Shackled together they squished through broad leaves gathered on the bottom lane of the hospital. Two-storey houses locked in by rusting fences helped act as a windbreak, and Janine opened her coat out in invitation. They briefly clung to each other until they got to the low stone wall of the shallow pond. He dutifully tugged himself away from her, letting her gather her coat, button it up to her neck, and conserve heat. They were leaving the hospital grounds before he felt it safe to ask, ‘Whit do you think they’ll dae?’
She kept walking, her pace quickening. ‘They’ll do what they usually do.’ Her voice held no rancour. ‘They’ll do nothing and hope it’ll turn out alright, but they’ll be shitting themselves and working out a story about who to blame and how it wasn’t anybody’s fault.’
He tried to laugh, but it was too cold and his jaw ached. ‘Will they no’ go to your house right away lookin’ for you?’
She slowed to consider. They walked hand in hand to the Pond Hotel. Her voice was level. ‘They’ll not be looking for me. They’ll be looking for you.’
It took him a second to realise what she was talking about. ‘Whit will I dae then, should I go back?’
‘You’re just out! And you want to go back already?’
‘Sorry.’
‘Stop apologising.’
He nodded in agreement, drinking in traffic fumes as the traffic lights turned green and cars scooted past.
‘I’ll just nip in here and make a phone call,’ she said. ‘Let them know the lay of the land. Tell them that you were feeling a bit homesick and you’ll only be away for a few hours. They’ll like that. “Home visit” will already be sketched down on some bit of paper, ready to be endorsed as an official entry on your care plan as if they thought it was a good idea and authorised it. They’ll not want to contact the police just yet, cause then they’ll feel stupid. Whatever you do, don’t ever make them feel stupid. Cause they always get their own back on you.’
‘Aye.’ He hadn’t listened to half of what she said. Snow drifted, gathering in their hair. ‘Can you just hurry up, so we can go somewhere?’
‘We’ll go in here. I’ll make that phone call. Back to mine. Then . . .’ her eyes shone.
He grunted his assent before she finished speaking, imagining
what would come next. He imagined the unimaginable – not sex, just feeling warm.
‘Then we can go and see this little girl you keep nattering on about.’ She smiled, showing yellow teeth. ‘Perfect conditions.’
She made it seem like going for a game of golf. But he nodded. He would have agreed to anything.
Day 34
Four customers queued in Partick Post Office, a large cavernous room, but only one stood in front of Janine at the pay window. She was an elderly woman who reeked of clammy clothes and got flustered about what she had done with her change. She muddled between the purse on the counter with notes in it and another purse in a plastic carrier bag. Janine sighed and studied John as the man behind the counter patiently coached the old woman through what she had done with her pension book and money.

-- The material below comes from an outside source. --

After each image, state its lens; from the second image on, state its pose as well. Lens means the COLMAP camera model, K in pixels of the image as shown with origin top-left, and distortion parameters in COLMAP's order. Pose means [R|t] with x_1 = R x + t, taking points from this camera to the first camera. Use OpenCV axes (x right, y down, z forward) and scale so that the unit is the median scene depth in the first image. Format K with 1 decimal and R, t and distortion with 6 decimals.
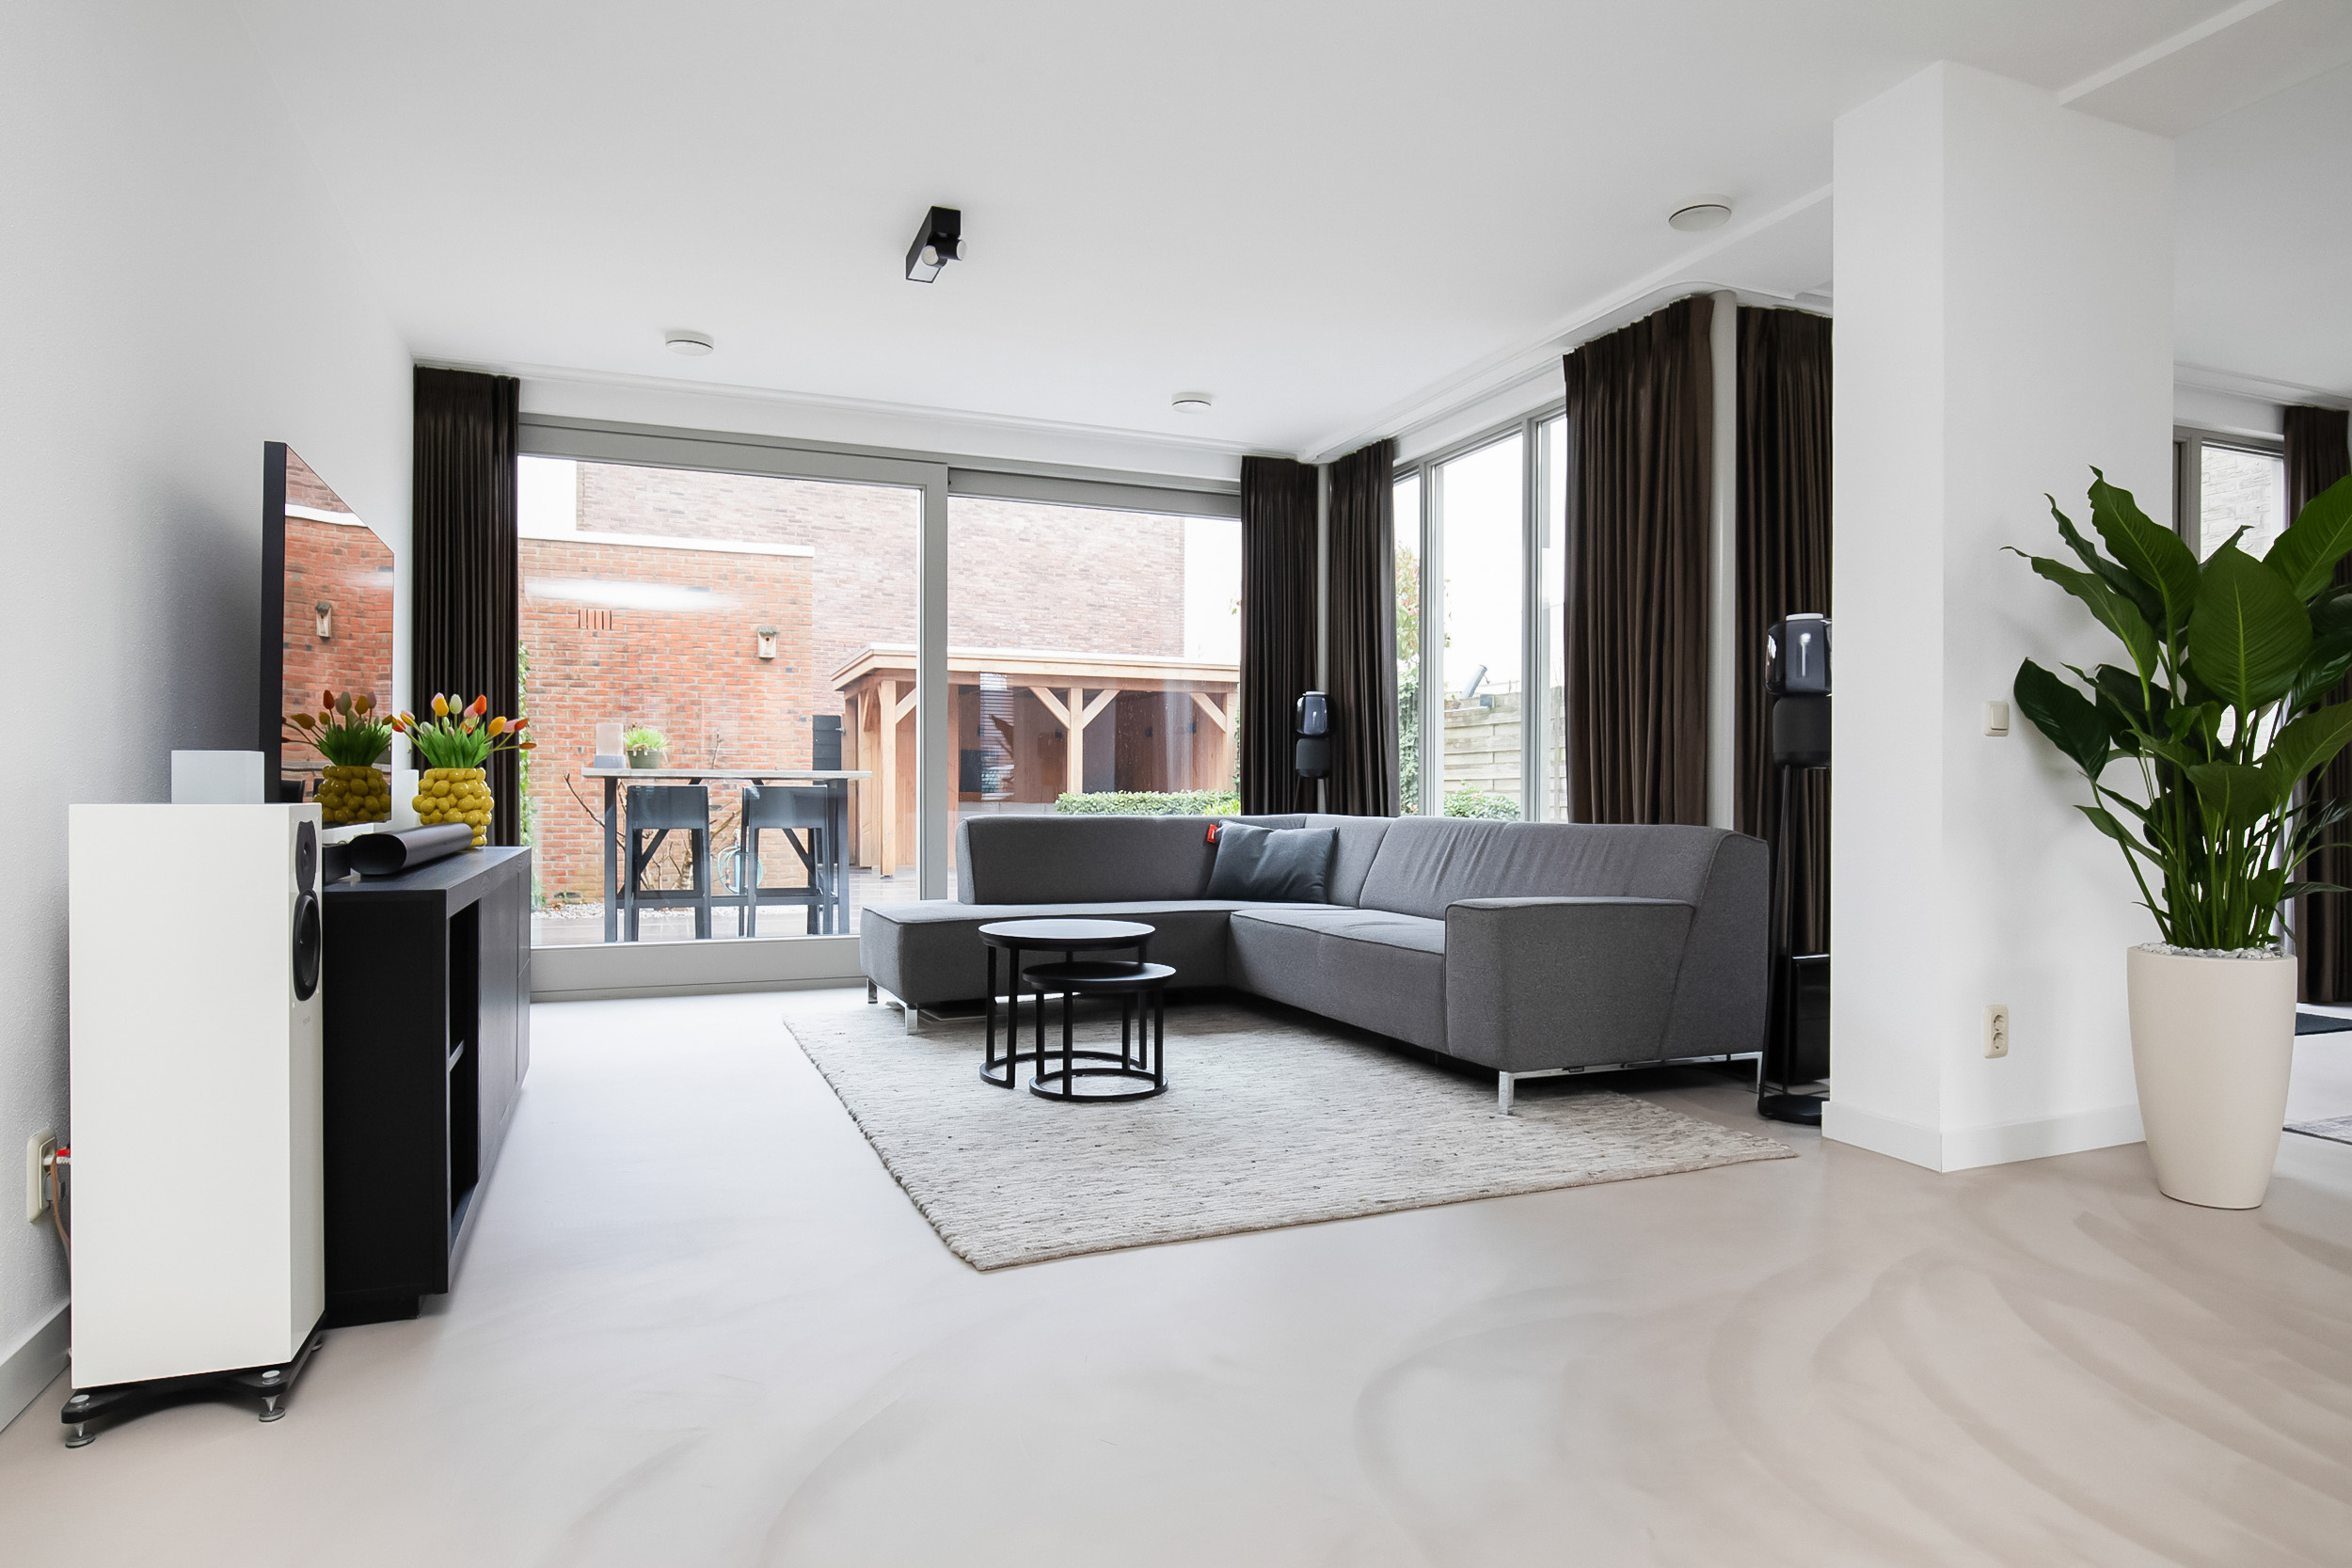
lens RADIAL K [[1377.7, 0, 1171.9], [0, 1377.7, 789.5], [0, 0, 1]] dist [-0.018272, 0.002301]
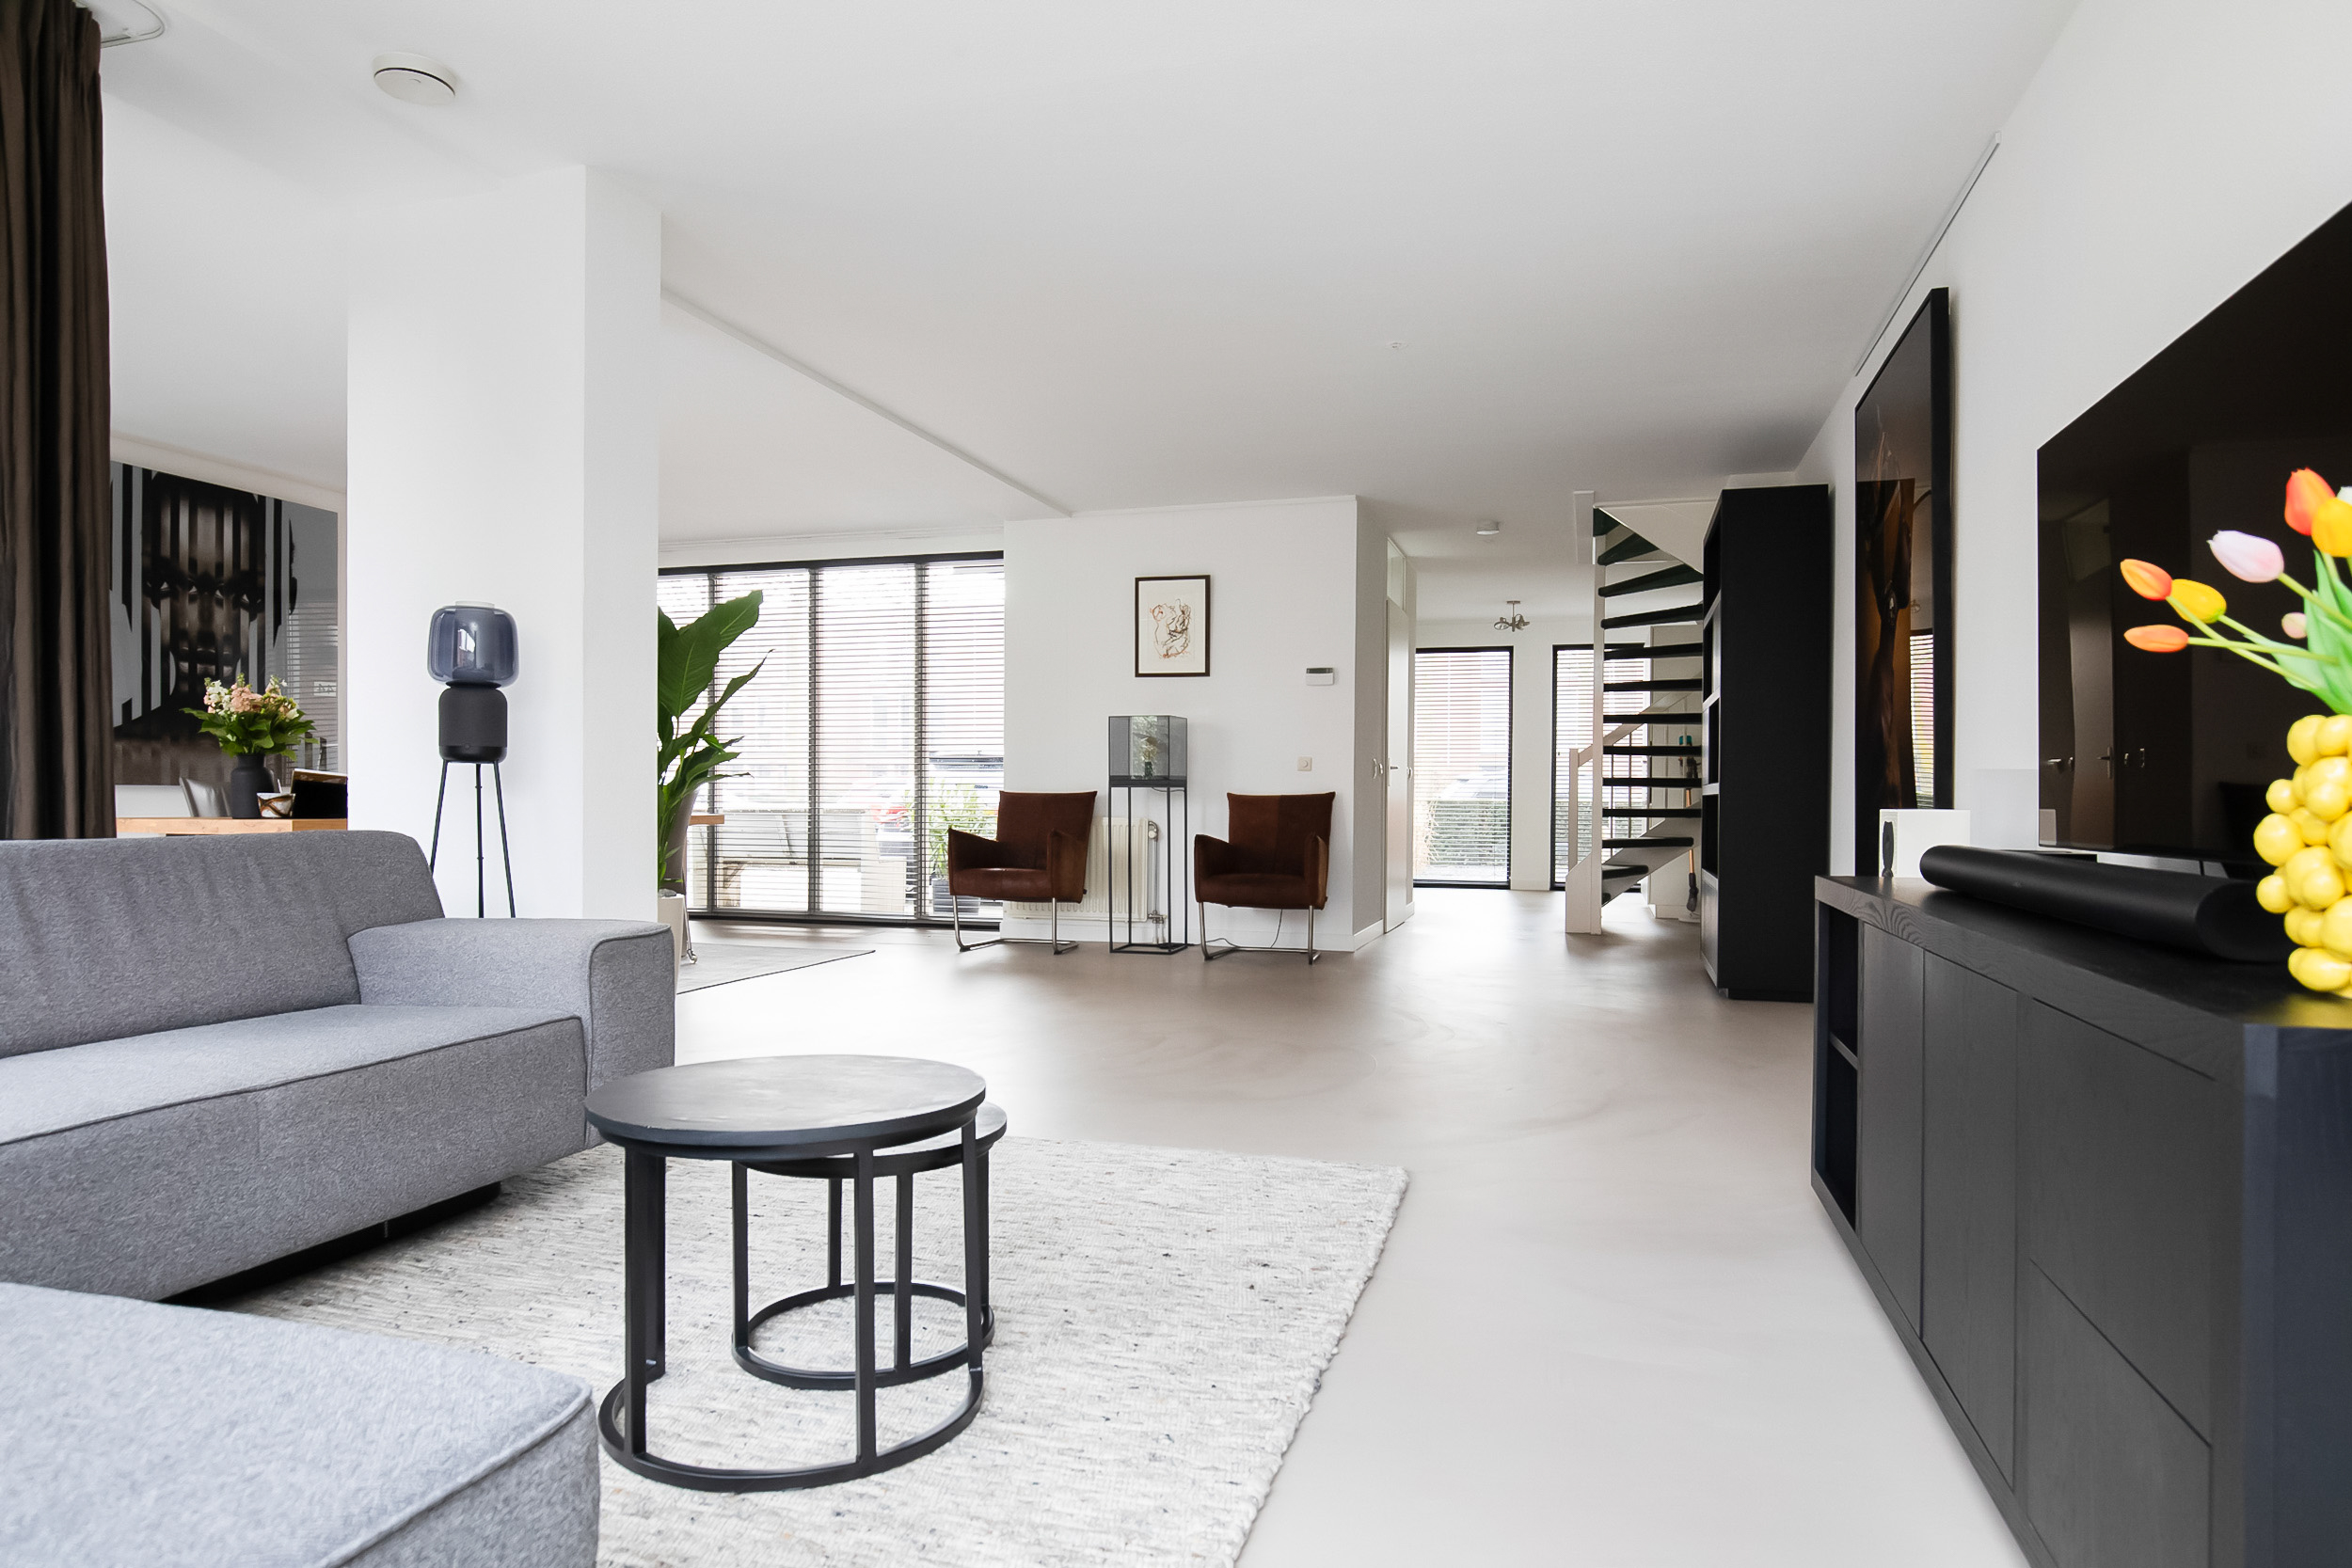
lens RADIAL K [[1377.7, 0, 1141.5], [0, 1377.7, 806.2], [0, 0, 1]] dist [-0.018272, 0.002301]
pose [[-0.774772, -0.011352, 0.632139, -0.307943], [-0.008774, 0.999936, 0.007203, 0.002291], [-0.632180, 0.000035, -0.774821, 0.877008]]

Janine thought her boyfriend – if he was worth calling that – looked shifty as a gang’s look-out, which might have something to do with the long, fur-trimmed Afghan coat she had given him to wear. It was the only thing that fitted him from her wardrobe and seemed, if not presentable, at least not too tight on the hips. But it left him looking like an unconvincing transvestite. He slouched, nose plugged to the door, peering out at the pavement, watching snow curling down and pedestrians stomping through the slush, ready, at a moment’s notice and a nod from his gang leader, to turn the sign on the door from Open to Shut and hold the place up with the sawn-off concealed under his coat.